Teaching and research are exceptional opportunities you get to do in the public academic healthcare system. Being in an academic medical culture is an influence that came early to me through my father and my medical school mentors in the UK.

When you’re stressed at work, what do you do?
I’m a coffee person.  It’s great that the SGH Campus is surrounded by some of Singapore’s best cafés – Highlander, Stranger’s Reunion, Kith Café, Nylon, Forty Hands… very hipster ones (laughs).

I like to go to a nearby coffee shop with colleagues and collaborators when time allows to brainstorm on research or to solve work-related issues or just to unwind. Looking after cancer patients can take a toll and international studies have shown that oncologists are more vulnerable to burnout compared to other medical specialties.

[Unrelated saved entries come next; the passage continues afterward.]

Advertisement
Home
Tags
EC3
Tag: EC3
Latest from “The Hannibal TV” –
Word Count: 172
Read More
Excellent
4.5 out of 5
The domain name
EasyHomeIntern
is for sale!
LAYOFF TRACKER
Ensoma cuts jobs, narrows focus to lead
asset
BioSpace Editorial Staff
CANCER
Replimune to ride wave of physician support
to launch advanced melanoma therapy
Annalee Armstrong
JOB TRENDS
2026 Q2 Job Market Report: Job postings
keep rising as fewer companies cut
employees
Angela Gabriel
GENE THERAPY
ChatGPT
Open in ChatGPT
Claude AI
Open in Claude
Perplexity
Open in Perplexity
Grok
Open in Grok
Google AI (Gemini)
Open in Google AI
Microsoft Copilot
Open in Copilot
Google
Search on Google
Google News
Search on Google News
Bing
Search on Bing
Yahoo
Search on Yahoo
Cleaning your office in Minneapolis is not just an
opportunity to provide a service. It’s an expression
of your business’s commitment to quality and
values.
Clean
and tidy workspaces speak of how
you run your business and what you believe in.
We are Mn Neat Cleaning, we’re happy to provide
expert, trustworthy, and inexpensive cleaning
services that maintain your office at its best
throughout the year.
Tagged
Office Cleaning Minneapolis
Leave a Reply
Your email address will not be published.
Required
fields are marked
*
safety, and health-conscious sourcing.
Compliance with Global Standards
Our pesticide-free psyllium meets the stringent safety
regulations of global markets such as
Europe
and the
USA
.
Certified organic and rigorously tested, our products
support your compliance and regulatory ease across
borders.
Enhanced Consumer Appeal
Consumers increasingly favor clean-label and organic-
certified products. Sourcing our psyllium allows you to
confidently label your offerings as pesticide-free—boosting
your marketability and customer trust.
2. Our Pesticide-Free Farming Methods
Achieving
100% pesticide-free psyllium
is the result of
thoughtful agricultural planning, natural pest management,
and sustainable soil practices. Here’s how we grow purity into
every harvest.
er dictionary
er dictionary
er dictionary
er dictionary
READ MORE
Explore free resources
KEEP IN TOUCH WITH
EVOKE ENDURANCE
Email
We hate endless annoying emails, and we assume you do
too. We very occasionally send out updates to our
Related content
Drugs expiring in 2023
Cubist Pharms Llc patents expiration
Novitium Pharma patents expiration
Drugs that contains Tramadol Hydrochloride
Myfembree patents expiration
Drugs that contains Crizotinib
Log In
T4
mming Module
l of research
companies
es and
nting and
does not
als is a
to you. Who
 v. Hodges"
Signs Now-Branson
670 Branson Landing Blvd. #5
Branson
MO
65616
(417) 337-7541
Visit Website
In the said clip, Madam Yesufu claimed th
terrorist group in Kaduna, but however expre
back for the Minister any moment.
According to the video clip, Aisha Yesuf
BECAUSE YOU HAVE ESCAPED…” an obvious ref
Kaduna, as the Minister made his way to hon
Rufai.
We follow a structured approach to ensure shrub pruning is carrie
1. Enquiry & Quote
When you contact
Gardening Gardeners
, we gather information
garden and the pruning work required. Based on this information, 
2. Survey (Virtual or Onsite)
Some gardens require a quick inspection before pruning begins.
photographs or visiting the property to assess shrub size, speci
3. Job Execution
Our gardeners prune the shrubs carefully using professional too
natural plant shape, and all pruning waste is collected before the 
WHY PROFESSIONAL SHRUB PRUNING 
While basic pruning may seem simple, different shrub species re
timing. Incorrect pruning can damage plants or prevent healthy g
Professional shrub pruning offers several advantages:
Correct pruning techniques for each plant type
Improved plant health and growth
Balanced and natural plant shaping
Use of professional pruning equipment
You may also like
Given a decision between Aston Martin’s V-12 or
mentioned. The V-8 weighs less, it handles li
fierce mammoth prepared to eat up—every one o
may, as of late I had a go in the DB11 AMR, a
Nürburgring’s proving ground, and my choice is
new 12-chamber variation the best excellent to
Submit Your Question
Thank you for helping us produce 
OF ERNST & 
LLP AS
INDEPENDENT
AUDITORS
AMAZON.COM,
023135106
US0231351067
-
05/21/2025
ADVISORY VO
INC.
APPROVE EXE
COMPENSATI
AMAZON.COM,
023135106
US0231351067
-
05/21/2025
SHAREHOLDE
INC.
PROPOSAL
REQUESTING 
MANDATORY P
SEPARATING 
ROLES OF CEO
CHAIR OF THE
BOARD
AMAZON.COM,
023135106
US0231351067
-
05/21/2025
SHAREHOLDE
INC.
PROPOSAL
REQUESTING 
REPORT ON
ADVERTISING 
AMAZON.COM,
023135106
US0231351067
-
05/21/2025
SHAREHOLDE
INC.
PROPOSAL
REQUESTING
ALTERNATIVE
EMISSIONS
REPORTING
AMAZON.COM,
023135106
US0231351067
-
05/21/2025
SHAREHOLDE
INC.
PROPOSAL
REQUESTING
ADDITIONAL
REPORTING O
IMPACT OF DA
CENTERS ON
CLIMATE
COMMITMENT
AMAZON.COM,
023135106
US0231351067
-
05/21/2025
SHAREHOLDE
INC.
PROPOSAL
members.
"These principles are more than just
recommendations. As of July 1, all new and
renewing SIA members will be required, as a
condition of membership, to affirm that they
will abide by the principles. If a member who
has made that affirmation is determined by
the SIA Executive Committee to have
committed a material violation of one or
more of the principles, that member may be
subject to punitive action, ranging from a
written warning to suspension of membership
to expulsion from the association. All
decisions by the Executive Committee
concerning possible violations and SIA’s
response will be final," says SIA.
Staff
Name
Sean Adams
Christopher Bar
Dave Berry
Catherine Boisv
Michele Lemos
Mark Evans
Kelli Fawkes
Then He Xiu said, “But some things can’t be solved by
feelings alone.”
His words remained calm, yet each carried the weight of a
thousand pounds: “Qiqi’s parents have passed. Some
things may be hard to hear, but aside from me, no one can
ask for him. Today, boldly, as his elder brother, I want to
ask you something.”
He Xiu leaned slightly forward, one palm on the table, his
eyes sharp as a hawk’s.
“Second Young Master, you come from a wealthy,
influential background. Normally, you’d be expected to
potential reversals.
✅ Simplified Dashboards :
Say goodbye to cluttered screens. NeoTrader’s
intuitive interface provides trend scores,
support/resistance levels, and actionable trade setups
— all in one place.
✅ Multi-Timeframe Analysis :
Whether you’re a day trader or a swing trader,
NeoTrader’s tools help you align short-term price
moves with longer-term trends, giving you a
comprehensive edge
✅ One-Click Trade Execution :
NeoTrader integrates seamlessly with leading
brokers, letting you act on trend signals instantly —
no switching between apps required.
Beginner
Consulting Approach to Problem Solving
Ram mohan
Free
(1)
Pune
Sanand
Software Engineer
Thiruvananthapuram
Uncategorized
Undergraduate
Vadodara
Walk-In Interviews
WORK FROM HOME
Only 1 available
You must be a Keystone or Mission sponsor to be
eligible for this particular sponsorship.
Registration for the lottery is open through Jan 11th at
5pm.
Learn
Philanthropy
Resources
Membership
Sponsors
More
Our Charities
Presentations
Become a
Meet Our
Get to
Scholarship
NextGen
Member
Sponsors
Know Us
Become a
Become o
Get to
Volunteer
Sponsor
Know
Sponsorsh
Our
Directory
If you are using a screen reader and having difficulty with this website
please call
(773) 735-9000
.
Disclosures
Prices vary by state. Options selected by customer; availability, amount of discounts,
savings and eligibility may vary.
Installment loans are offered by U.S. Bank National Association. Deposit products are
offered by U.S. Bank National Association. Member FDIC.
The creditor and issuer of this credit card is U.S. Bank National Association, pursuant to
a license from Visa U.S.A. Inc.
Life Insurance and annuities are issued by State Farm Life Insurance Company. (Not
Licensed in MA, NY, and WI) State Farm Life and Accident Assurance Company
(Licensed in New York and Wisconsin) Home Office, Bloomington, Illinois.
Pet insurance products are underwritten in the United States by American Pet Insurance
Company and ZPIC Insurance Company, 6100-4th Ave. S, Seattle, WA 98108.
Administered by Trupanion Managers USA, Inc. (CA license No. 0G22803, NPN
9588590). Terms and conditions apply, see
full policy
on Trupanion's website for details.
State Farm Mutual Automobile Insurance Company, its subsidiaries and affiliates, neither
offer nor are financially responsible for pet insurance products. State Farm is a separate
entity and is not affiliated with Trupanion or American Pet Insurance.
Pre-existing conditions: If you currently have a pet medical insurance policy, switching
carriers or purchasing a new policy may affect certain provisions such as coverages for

You said that you wanted to be an obstetrician. How did you end up being an oncologist – and a pretty successful one at that?
I was interested in obstetrics because I felt that I enjoyed the technical aspects of surgery and I loved the happy moments in labour ward – the birth of a healthy baby is always such a joyful moment for the mother, father and  family members. When I was a medical student doing obstetrics and gynaecology at the Rosie Maternity Hospital, the obstetricians there were very academic, and I was fascinated by the immunology of pregnancy.

But I didn’t do obstetrics in the end: When I came back to Singapore, there were no house jobs available in obstetrics.  I guess I was destined to go into medical oncology!